The BBC, of course, denied that Arlene's dismissal was anything to do with age, but most people thought otherwise. Lynne Featherstone, who at the time was a member of the House of Commons Equality Bill Committee, was very annoyed at what happened. So annoyed in fact that she felt the BBC should not be exempt from the Equality Duty. In her blog, Lynne wrote: And as the Equality Bill is not yet through its legislative processes – I will be considering bringing an amendment to the Bill which looks at the BBC’s exemption again. They clearly can’t be trusted.

In the event Lynne did not bring forward such an amendment - the reason being that the BBC wasn't granted any exemption - not in the House of Commons at any rate.

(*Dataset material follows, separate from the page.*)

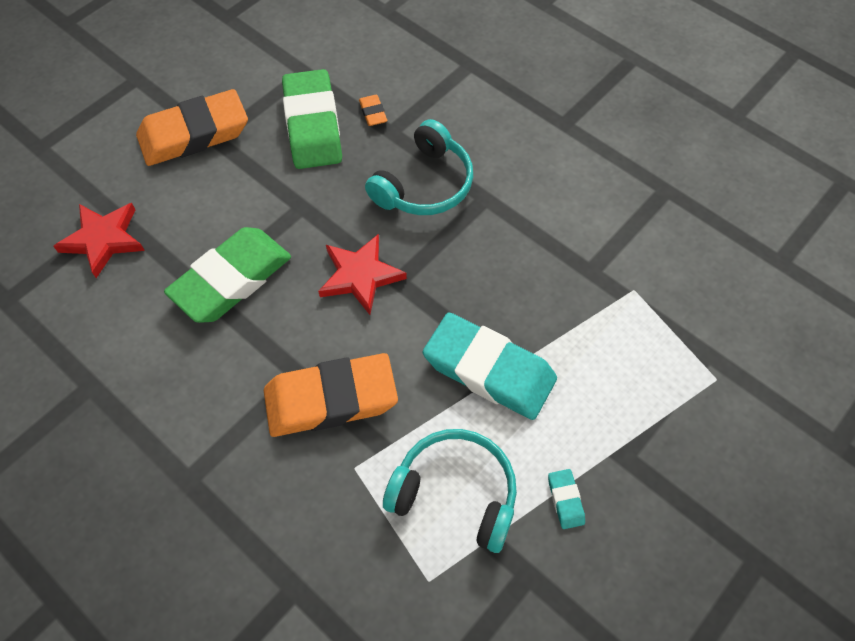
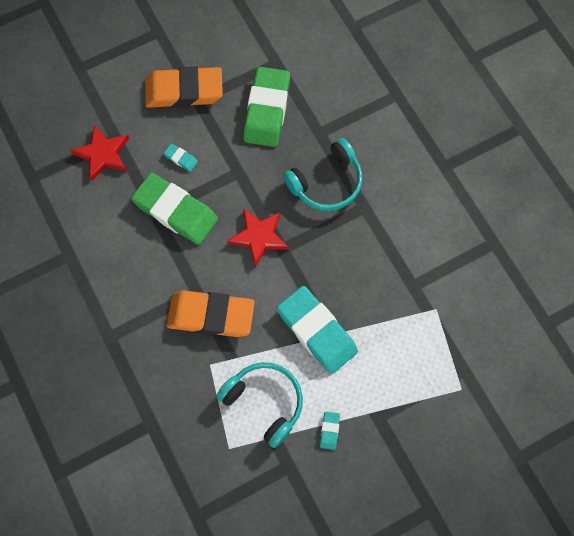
camera: 20 degrees right, 10 degrees up
green eraser [164,227,291,323] -> green eraser turned 60 degrees clockwise [131,173,218,245]
orange eraser [359,95,387,126] -> none
none -> turquoise eraser [164,144,198,171]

What did happen, however, is that an amendment was put through this year at a late stage in the House of Lords, without there having been any debate in the elected Chamber of Parliament.

The public sector Equality Duty is being consulted on at present, and is due to come into effect next April. The consultation ends on 10 November 2010.

Lynne Featherstone is now Minister for Equalities at the Government Equalities Office. Despite Lynne's annoyance, it is very possible that the BBC will, in large measure, be exempt from the Equality Duty. This exemption for the BBC seems very unwise because, as Lynne put it, they clearly can't be trusted.

Friday, October 01, 2010

The BBC has published its long-awaited research report: Portrayal of Lesbian, Gay and Bisexual People on the BBC. (BBC download page)

I did not, as a matter of principle, respond to the online part of the Consultation, as I believe the national broadcaster should promote equality and community cohesion independently of any audience prejudice.

Newsround Blog will have something to say about the Report at some time in the future, but for now this link seems to be a fairly insightful take on it.